As a side-effect of inserting itself into Python’s own code loading machinery, cinje did not have to reimplement a syntax tree generator, bytecode cache, or even error handling mechanisms. It instead simply relies on the Python runtime to provide those in their most optimized forms. This also allows cinje to benefit from language-level runtime differences between CPython (the core language runtime) and Pypy (a Python interpreter featuring Just-In-Time compilation), for example.
And where did you take them (from which engine)?
The overall syntax of cinje is a very, very close match to pyTenjin (using several optional extensions), which was the principle inspiration for the whole package. Additionally, the author of Tenjin, having implemented the engine across quite a large number of langauges (such as PHP and Perl) has also given presentations on the most efficient template execution processes possible using each language, serving as inspiration for the list append/extend/join final approach. Unfortunately, several code practices within Tenjin preclude its use, such as module compaction (one .py file, multiple importable modules), and stack frame manipulation.
Grammar-based parser/generator is the approach taken by a large majority of engines; inspiration would have been from Mako (which we used), Jinja2, and Django’s Template package. Regular expression string replacement is the approach taken by a majority of text markup systems such as bbcode, markdown, or textile. Buffering iterative string tranlsation was an aborted attempt to simplify regular expressions out of the system due to inherant performance issues. After being dissatisfied with the simple replacement of regular expressions with native string manipulation all existing approaches were dismissed as unnessicarily complex. The result, reentrant streaming generation, is an approach not a single other template engine in Python uses; it is a seemingly unique new development.
On the output front, 99.9% of alternate engines fully buffer output. Of the one competing package that offers streaming—Jinja2—only implements “bare yield” use, requiring the additional boilerplate to re-add controllable buffering.
After implementing them, what experiments or tests did you perform to validate the optimization of each approach?

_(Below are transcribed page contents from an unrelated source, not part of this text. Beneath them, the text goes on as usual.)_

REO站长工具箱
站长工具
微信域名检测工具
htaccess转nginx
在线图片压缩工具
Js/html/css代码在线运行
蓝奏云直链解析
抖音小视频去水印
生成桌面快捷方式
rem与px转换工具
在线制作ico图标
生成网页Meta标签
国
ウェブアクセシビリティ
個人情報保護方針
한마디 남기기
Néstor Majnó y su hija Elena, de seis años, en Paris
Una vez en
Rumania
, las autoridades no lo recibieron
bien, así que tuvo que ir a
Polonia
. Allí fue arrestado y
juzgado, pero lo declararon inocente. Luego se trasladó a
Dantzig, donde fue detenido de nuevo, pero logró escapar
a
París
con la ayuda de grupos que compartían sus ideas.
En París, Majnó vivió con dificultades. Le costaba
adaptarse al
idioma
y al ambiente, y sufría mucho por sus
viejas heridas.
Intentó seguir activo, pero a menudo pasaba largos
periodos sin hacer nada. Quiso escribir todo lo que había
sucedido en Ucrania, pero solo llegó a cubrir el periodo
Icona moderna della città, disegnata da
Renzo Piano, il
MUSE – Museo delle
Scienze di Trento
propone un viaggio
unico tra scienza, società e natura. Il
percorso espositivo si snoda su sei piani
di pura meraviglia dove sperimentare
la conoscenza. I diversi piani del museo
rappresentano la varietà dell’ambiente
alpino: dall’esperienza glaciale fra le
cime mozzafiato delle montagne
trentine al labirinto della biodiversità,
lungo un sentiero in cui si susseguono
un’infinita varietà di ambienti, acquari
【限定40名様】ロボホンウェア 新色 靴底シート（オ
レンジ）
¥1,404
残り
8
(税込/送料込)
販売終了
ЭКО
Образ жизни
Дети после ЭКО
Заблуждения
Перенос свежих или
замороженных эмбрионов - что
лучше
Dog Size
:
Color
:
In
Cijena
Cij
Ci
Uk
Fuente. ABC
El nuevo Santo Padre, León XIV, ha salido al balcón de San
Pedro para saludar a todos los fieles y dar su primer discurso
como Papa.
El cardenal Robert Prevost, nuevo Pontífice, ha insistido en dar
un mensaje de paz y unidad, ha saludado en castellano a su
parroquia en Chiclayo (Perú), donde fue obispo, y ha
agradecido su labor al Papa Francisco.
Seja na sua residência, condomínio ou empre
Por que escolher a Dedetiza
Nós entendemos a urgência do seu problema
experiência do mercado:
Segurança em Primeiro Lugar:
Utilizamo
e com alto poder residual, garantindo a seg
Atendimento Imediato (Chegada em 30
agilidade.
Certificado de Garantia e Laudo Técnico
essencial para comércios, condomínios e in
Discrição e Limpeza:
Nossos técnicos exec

Template translation generally revolved around minimizing effort to use (boilerplate) and increased readability of the generated code. This involved writing or porting over a large number of templates of various complexity from Mako to the work-in-progress cinje, then comparing the resulting generated code, generation time, function call counts, and other statistics between the two engines processing the “same” template. It was very much a process of iterative development and refinement to identify dead-end approaches and points of optimization as quickly as possible, before they became cemented in the code. Once a baseline was measured, each subsequent modification, change, or refactoring could be rapidly compared to earlier versions, to see how performance, use, and generated code compared.